= Adrian Newstead =

Australian gallerist, art dealer, author and art commentator

Adrian Rodney Newstead , (born 1948) is a Sydney-based gallerist, art dealer, author and art commentator. He is notable for his long-term role in the development of the contemporary Aboriginal art market. His Coo-ee Gallery in Bondi is the oldest dedicated Aboriginal art gallery in Australia, having opened in Paddington in 1981. It was among the earliest galleries to promote Urban Indigenous art and organised the first exhibition of Tiwi art in 1983.

Adrian Newstead served as the head of Aboriginal art for the Lawson-Menzies auction house from 2003 to 2007, facilitating among other sales the purchase of Emily Kame Kngwarreye’s "Earth's Creation" for $1,056,000 in 2007. He was head of auction house Deutscher-Menzies in 2007. His 2014 book The Dealer is the Devil: An Insider’s History of the Aboriginal Art Trade recounts the history of the Aboriginal art movement from an art dealer’s perspective.
Newstead was one of the founders of the Australian Indigenous Art Trade Association (Art.Trade). As a commentator he has been vocal on a number of issues including the Resale Royalty Scheme.

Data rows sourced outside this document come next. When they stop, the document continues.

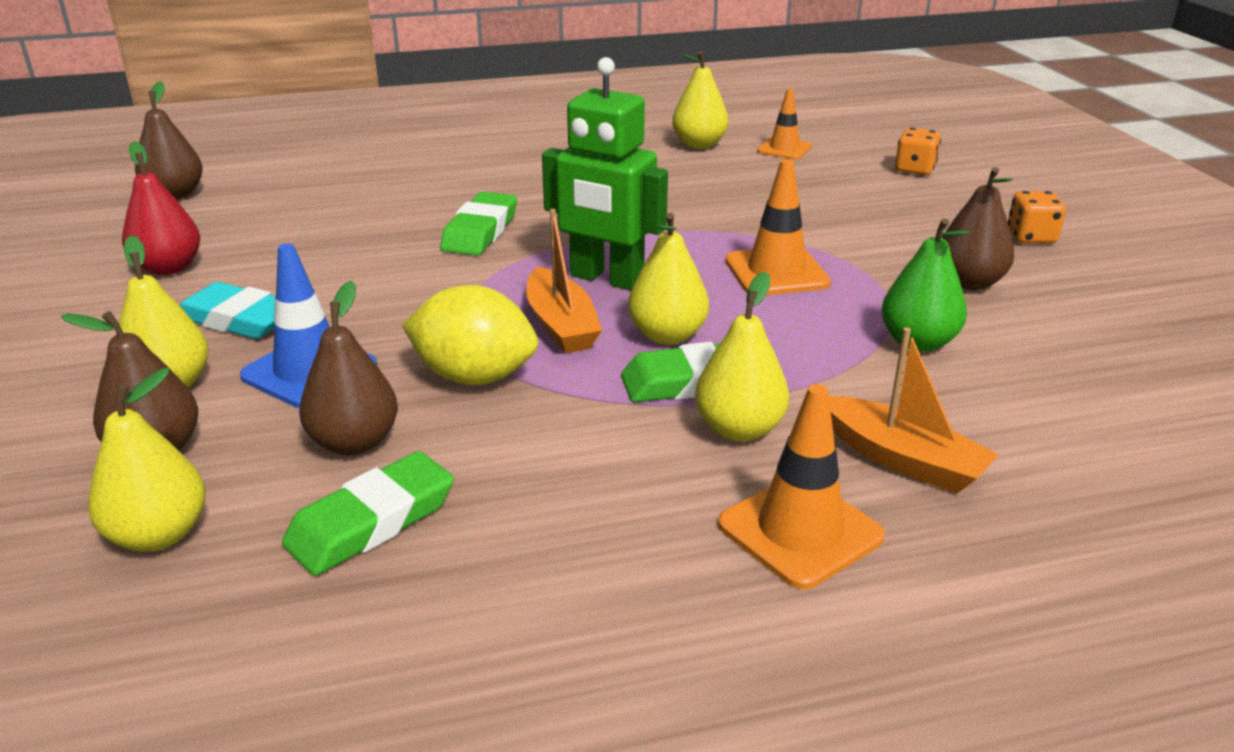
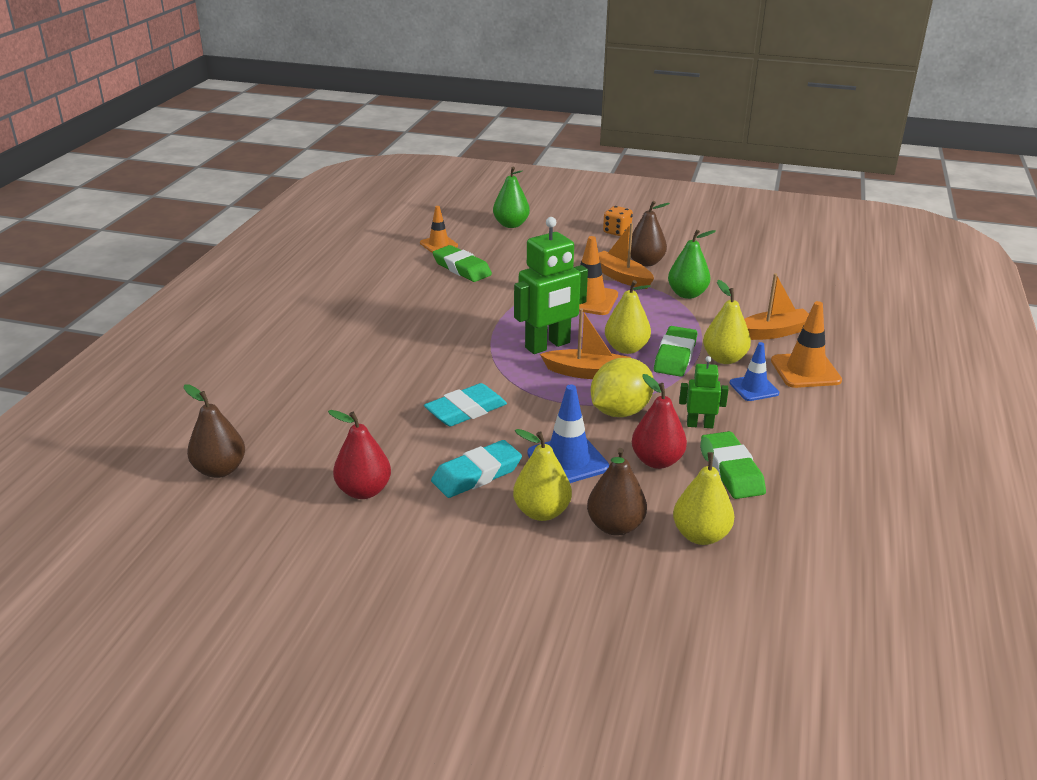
camera: 60 degrees left, 0 degrees up
brown pear [299,281,398,455] -> red pear [632,374,687,469]
green eraser [440,192,517,256] -> green eraser moved to [433,245,492,282]
yellow pear [672,51,728,149] -> none
orange dice [895,128,941,175] -> green pear [493,166,530,228]
none -> turquoise eraser [424,383,507,426]
none -> orange boat [598,223,654,289]
none -> green robot [679,356,729,428]
none -> blue traffic cone [730,342,779,401]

In 2016, Newstead received an Order of Australia Medal "for service to the museum and galleries sector, particularly through the promotion of Indigenous arts." The same year he organised the first touring exhibition of Australian Aboriginal art in South America, O Tempo dos Sonhos, along with Indigenous curator Djon Mundine and Brazilian curator Clay D'Paula.